Records for this exercise
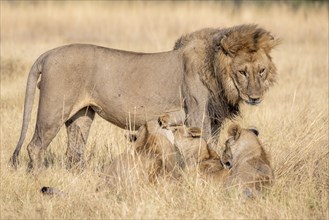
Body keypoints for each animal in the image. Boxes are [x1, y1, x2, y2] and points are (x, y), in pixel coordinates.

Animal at [10, 24, 276, 172]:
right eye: (242, 72)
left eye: (261, 70)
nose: (255, 97)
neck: (217, 73)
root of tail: (47, 54)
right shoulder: (196, 113)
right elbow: (203, 145)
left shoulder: (214, 118)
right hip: (54, 111)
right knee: (35, 146)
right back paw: (38, 177)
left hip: (82, 114)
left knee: (74, 151)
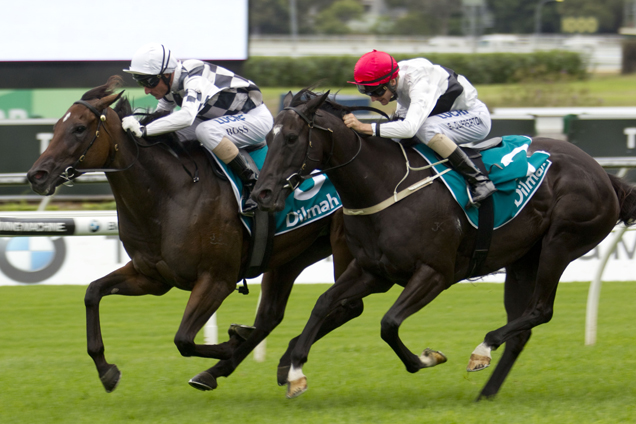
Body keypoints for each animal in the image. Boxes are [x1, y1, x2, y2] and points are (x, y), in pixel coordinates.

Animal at [26, 77, 352, 394]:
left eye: (79, 128)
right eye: (56, 127)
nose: (36, 175)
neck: (170, 195)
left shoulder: (217, 279)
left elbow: (183, 339)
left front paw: (233, 339)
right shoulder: (151, 277)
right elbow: (93, 292)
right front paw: (106, 371)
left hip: (344, 246)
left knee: (346, 305)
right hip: (294, 253)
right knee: (273, 315)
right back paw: (242, 368)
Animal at [252, 89, 636, 400]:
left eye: (291, 137)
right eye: (267, 138)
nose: (262, 193)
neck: (385, 184)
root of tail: (603, 174)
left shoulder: (435, 273)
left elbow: (388, 323)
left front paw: (425, 358)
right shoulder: (372, 271)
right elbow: (323, 303)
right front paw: (295, 372)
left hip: (561, 243)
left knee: (541, 310)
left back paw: (483, 348)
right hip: (523, 260)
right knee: (522, 327)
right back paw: (486, 394)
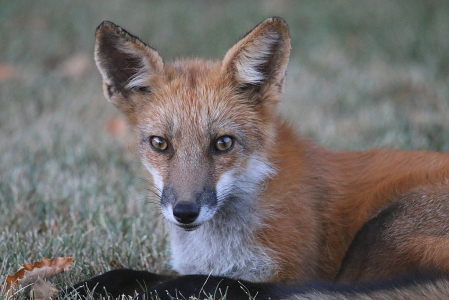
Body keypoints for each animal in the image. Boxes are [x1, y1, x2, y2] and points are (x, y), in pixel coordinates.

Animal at [75, 17, 448, 298]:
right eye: (160, 143)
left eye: (223, 143)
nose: (185, 212)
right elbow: (127, 274)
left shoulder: (294, 273)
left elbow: (204, 283)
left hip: (378, 233)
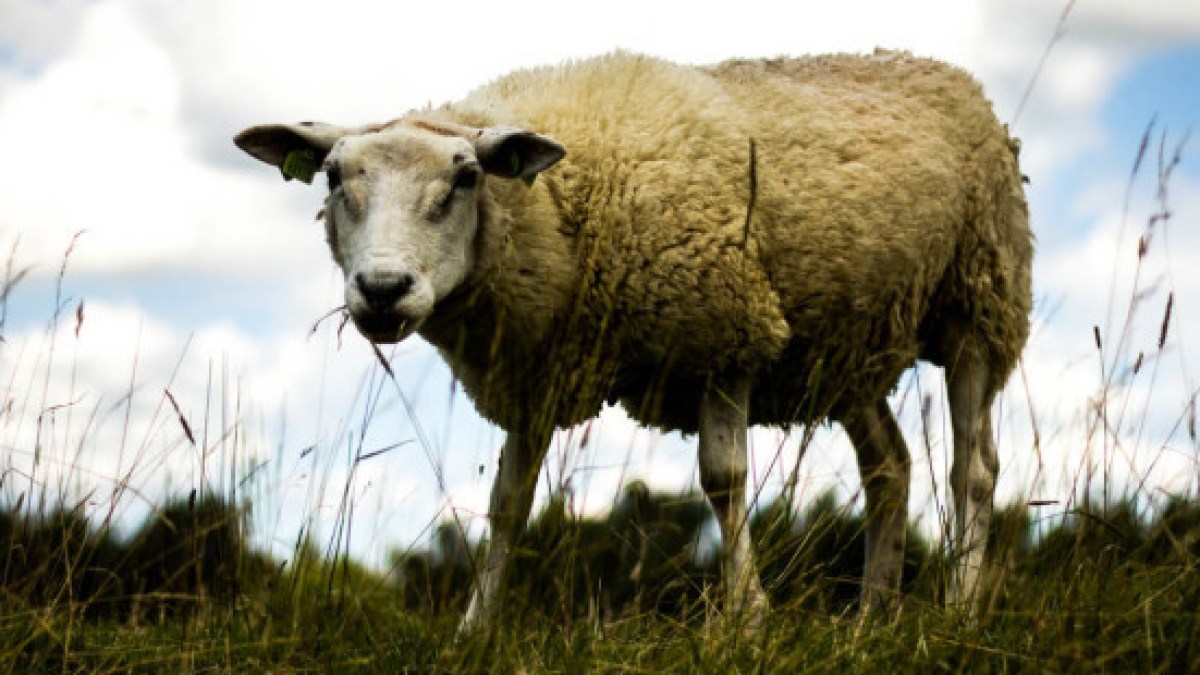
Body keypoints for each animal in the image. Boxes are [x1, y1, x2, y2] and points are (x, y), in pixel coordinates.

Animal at [234, 50, 1032, 631]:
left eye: (464, 179)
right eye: (333, 177)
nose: (383, 289)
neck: (562, 207)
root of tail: (942, 71)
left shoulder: (726, 335)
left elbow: (724, 480)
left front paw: (746, 623)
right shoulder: (537, 370)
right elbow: (507, 502)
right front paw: (474, 629)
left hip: (978, 302)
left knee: (973, 468)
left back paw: (959, 610)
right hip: (846, 349)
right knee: (889, 466)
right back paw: (872, 622)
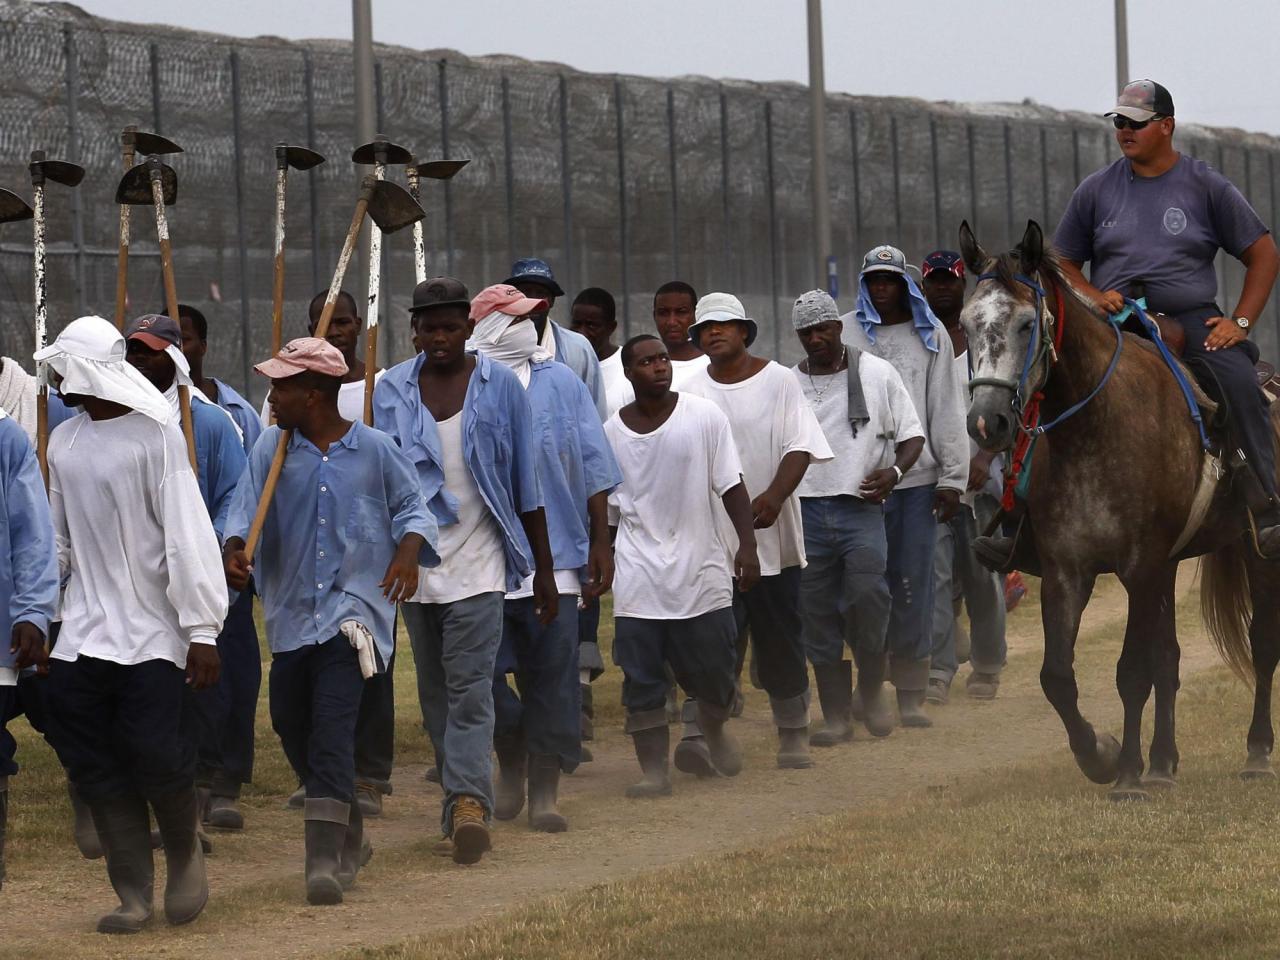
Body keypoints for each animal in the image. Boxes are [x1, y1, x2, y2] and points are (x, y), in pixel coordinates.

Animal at [957, 220, 1274, 803]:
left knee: (1262, 642)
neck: (1095, 428)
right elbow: (1058, 677)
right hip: (1170, 566)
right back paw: (1164, 762)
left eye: (1027, 323)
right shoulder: (1068, 571)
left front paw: (1125, 775)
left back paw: (1257, 752)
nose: (986, 422)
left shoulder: (1139, 566)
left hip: (1256, 552)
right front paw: (1101, 756)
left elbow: (1131, 672)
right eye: (967, 324)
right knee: (1169, 658)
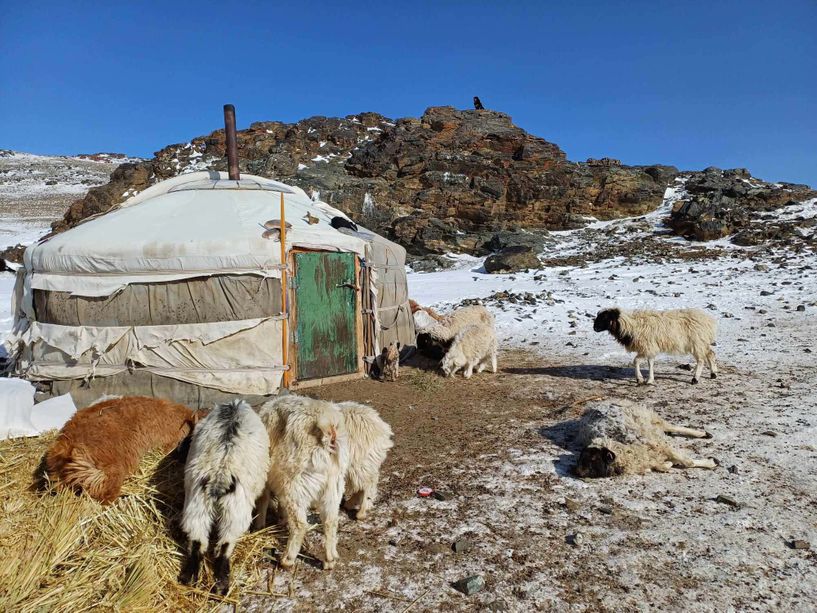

What the task asks
Copy the data word for word. Pictures do not go in the copy.

Solution for this task
Body keypoints for each animal in the image. Boxes are [x1, y1, x2, y2] and points are (x, y), in pixel coordinates.

Animal at [10, 24, 276, 172]:
right eye: (242, 72)
left eye: (261, 70)
nose: (255, 97)
neck: (217, 73)
root of tail: (47, 54)
right shoulder: (196, 113)
right elbow: (203, 145)
left shoulder: (214, 118)
right hip: (54, 111)
right knee: (35, 146)
right back paw: (38, 177)
left hip: (82, 114)
left knee: (74, 151)
Body keypoints for each animal in the image. Boxes are [x1, y1, x2, y2] and points are (x, y), in pixel coordinates.

Animal at [26, 77, 352, 394]:
left eye: (79, 128)
right eye: (56, 127)
nose: (36, 175)
neck: (170, 195)
left shoulder: (217, 279)
left elbow: (183, 339)
left front paw: (233, 339)
right shoulder: (151, 277)
right elbow: (93, 292)
right front paw: (106, 371)
left hip: (344, 246)
left knee: (346, 305)
right hip: (294, 253)
right knee: (273, 315)
right back paw: (242, 368)
Animal at [252, 89, 636, 400]:
left eye: (291, 137)
right eye: (267, 138)
nose: (262, 193)
neck: (385, 184)
root of tail: (603, 174)
left shoulder: (435, 273)
left elbow: (388, 323)
left front paw: (425, 358)
right shoulder: (372, 271)
right elbow: (323, 303)
right front paw: (295, 372)
left hip: (561, 243)
left knee: (541, 310)
left back paw: (483, 348)
right hip: (523, 260)
right knee: (522, 327)
right back paw: (486, 394)
Body keypoints for each animal in the image. Boxes are [x1, y1, x2, y2] and points are (x, y), in pixel coordinates.

Animal at [75, 17, 448, 298]:
right eye: (160, 143)
left eye: (223, 143)
nose: (185, 212)
right elbow: (127, 274)
left shoulder: (294, 273)
left elbow: (204, 283)
left hip: (378, 233)
Body keypoints for each animal in the image. Boxes are [x1, y1, x2, y2] and points are (x, y), in pixel coordinates.

Animal at [234, 50, 1032, 631]:
left eye: (464, 179)
right eye: (333, 177)
nose: (383, 289)
neck: (562, 207)
root of tail: (942, 71)
left shoulder: (726, 335)
left elbow: (724, 480)
left front paw: (746, 623)
right shoulder: (537, 370)
right elbow: (507, 502)
right front paw: (474, 629)
left hip: (978, 302)
left knee: (973, 468)
left back paw: (959, 610)
right hip: (846, 349)
right knee: (889, 466)
right back paw: (872, 622)
Body keypoints for each animal in the image. Boxes are [x1, y1, x2, y2] and points are (x, y), in pixel coordinates.

Animal at [957, 220, 1274, 803]:
left knee: (1262, 642)
neck: (1095, 428)
right elbow: (1058, 677)
right hip: (1170, 566)
right back paw: (1164, 762)
left eye: (1027, 323)
right shoulder: (1068, 571)
left front paw: (1125, 775)
left back paw: (1257, 752)
nose: (986, 422)
left shoulder: (1139, 566)
left hip: (1256, 552)
right front paw: (1101, 756)
left elbow: (1131, 672)
right eye: (967, 324)
right knee: (1169, 658)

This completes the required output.